Их накормили не очень наваристым супом с макаронами и пшенной кашей с тушенкой - это блюдо почему-то называлось тут гуляшом, - на третье вместо компота дали по стакану сладкого чая.
Они вышли из столовой вместе и молча направились к паровозу.
Не останавливаясь, машинист вытянул из кармана кисет. Лишь немного замедлив шаг, насыпал махорки на клочок загодя аккуратно нарезанной газеты, свернул толстую цигарку; похлопал руками по карманам, отыскивая спички, нетерпеливо обернулся к Лучуку, ожидая, что тот предложит прикурить, но вспомнил, что Никита Степанович не курит, и свернул к будке стрелочника. Небось надеялся, что Лучук не пойдет за ним, но Никита Степанович остановился возле непритворенных дверей будки так, чтобы все видеть и слышать.
Машинист попросил огня, и стрелочник подал ему спички. Больше они не перемолвились ни словом. Иванцив ничего не оставил в будке, не сделал ни одного подозрительного жеста. Он смачно и глубоко затянулся махорочным дымом, не поблагодарив, бросил спички стрелочнику и вышел из будки. Скользнул взглядом по Лучуку, тому показалось, презрительным и уничтожающим. А что, если Иванцив разгадал его намерения? Впрочем, подумал Никита Степанович, он не дал Иванциву никаких оснований для подозрений, и, скажем, кочегар на его месте тоже свернул бы за компанию к будке стрелочника. Кстати, вон он догоняет их - раскраснелся от горячего чая и быстрой ходьбы.

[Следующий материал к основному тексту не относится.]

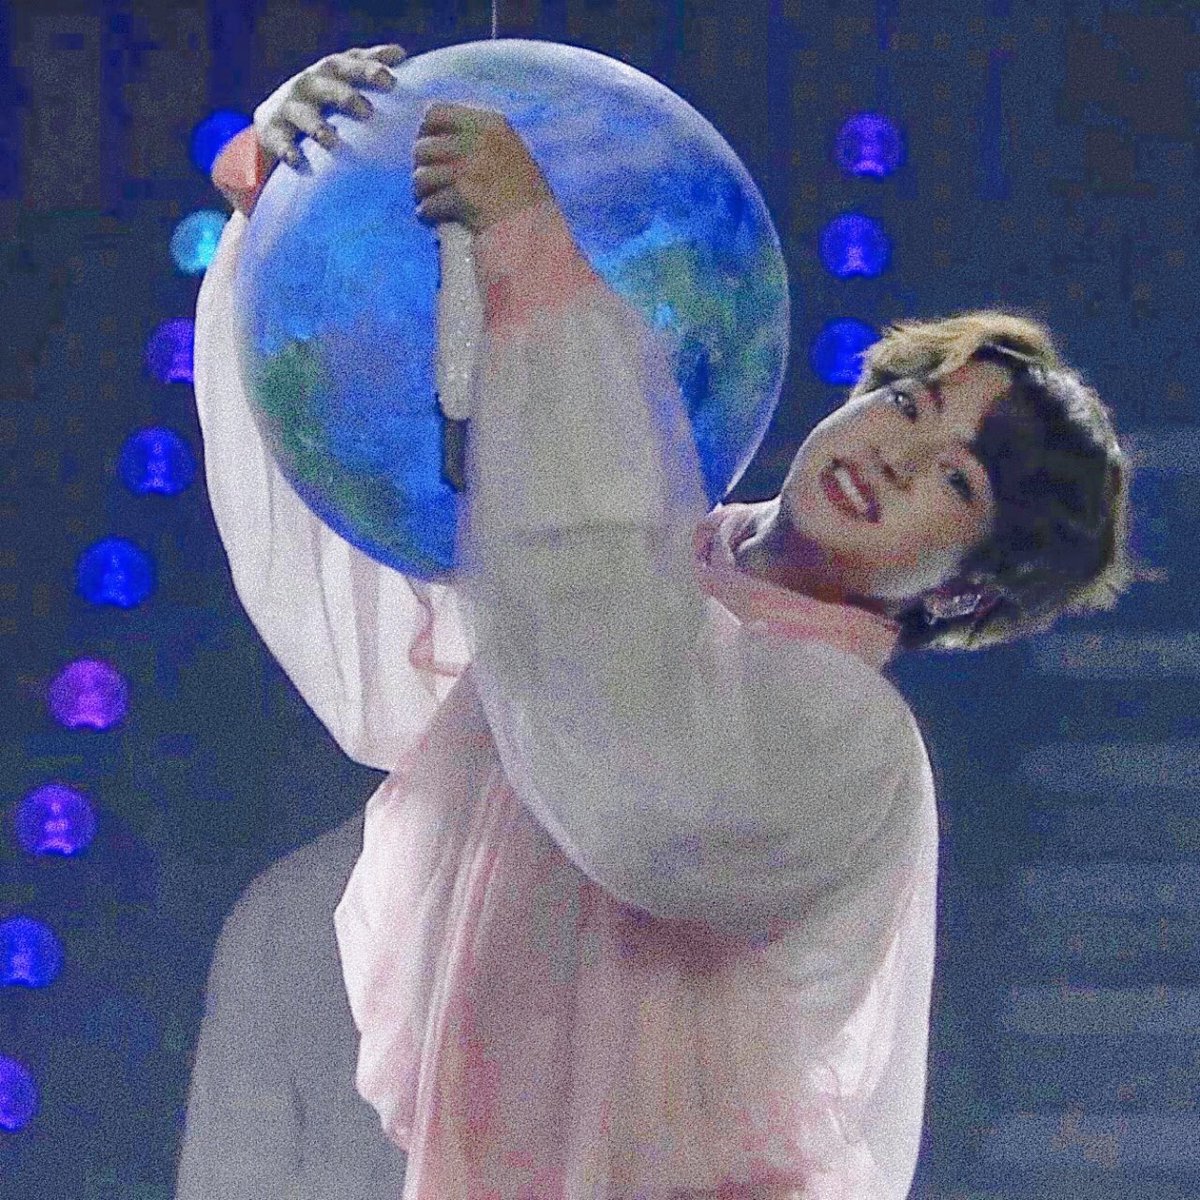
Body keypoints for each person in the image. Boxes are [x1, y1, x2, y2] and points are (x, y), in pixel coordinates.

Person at [182, 44, 1144, 1200]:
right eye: (908, 401)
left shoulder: (844, 739)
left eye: (956, 481)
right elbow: (404, 603)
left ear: (964, 593)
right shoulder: (613, 558)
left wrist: (537, 260)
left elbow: (619, 737)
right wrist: (298, 202)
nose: (896, 454)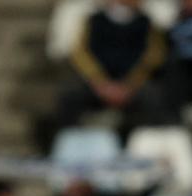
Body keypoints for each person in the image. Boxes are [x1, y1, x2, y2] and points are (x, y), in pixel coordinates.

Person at [52, 0, 167, 139]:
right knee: (70, 93)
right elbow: (80, 53)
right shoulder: (93, 20)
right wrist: (100, 83)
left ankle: (142, 145)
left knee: (154, 96)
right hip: (97, 84)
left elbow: (154, 56)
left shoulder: (147, 23)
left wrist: (130, 84)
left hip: (133, 85)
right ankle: (70, 143)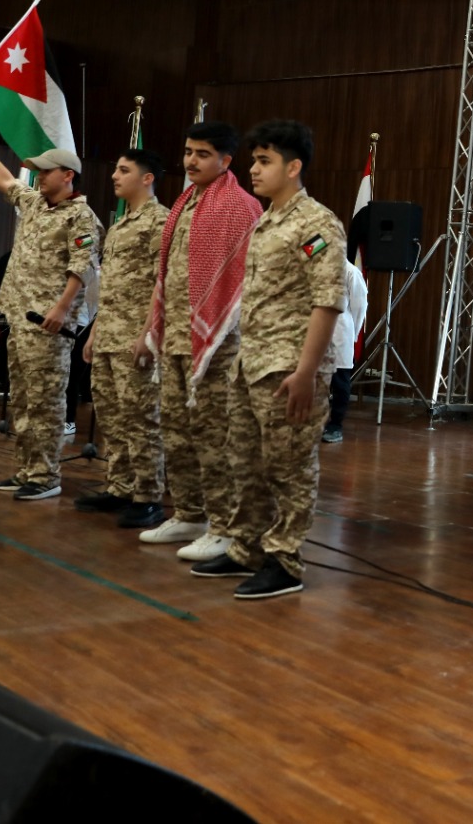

Иванцив взглянул на часы, и кочегар поинтересовался, не опаздывают ли. Только у машиниста были часы, в конце концов, ему и полагалось иметь их. У Иванцива были часы швейцарской фирмы, по ним можно было сверять самые точные станционные часы, и машинист законно гордился ими. И сейчас не без гордости ответил, что еще есть шесть минут, и выходит, спешить ни к чему. Он остановился, докурил цигарку и тщательно затоптал окурок каблуком тяжелого сапога.
Навстречу им шел по шпалам обходчик вагонов с молотком на длинной ручке. Увидев Иванцива, сошел с колеи и вроде бы стал поджидать его. Лучуку показалось, что машинист как-то напрягся, но ответил на приветствие обходчика, лишь коснувшись пальцами козырька форменной фуражки, и прошел мимо, не сказав ни слова и не задержавшись ни на мгновение.
Возле их паровоза стояли двое сцепщиков вагонов, один - пожилой, другой - молодой плотный парень. Молодой сообщил, что эшелон готов, сейчас только маневровый паровоз подгонит два вагона со снарядами - эти сцепщики знали все на свете, даже военные тайны. Иванцив покашлял, выражая удовлетворение. Вообще у него была привычка кашлять в ответ на приятные известия. Он снова вытянул кисет, хотя и курил минуту назад. Один из сцепщиков попросил махорки, и Иванцив насыпал ему на бумажку, другой тоже потянулся к кисету. Машинист смерил его сердитым взглядом, однако не отказал. Затем Иванцив круто повернулся, поспешив к своему рабочему месту.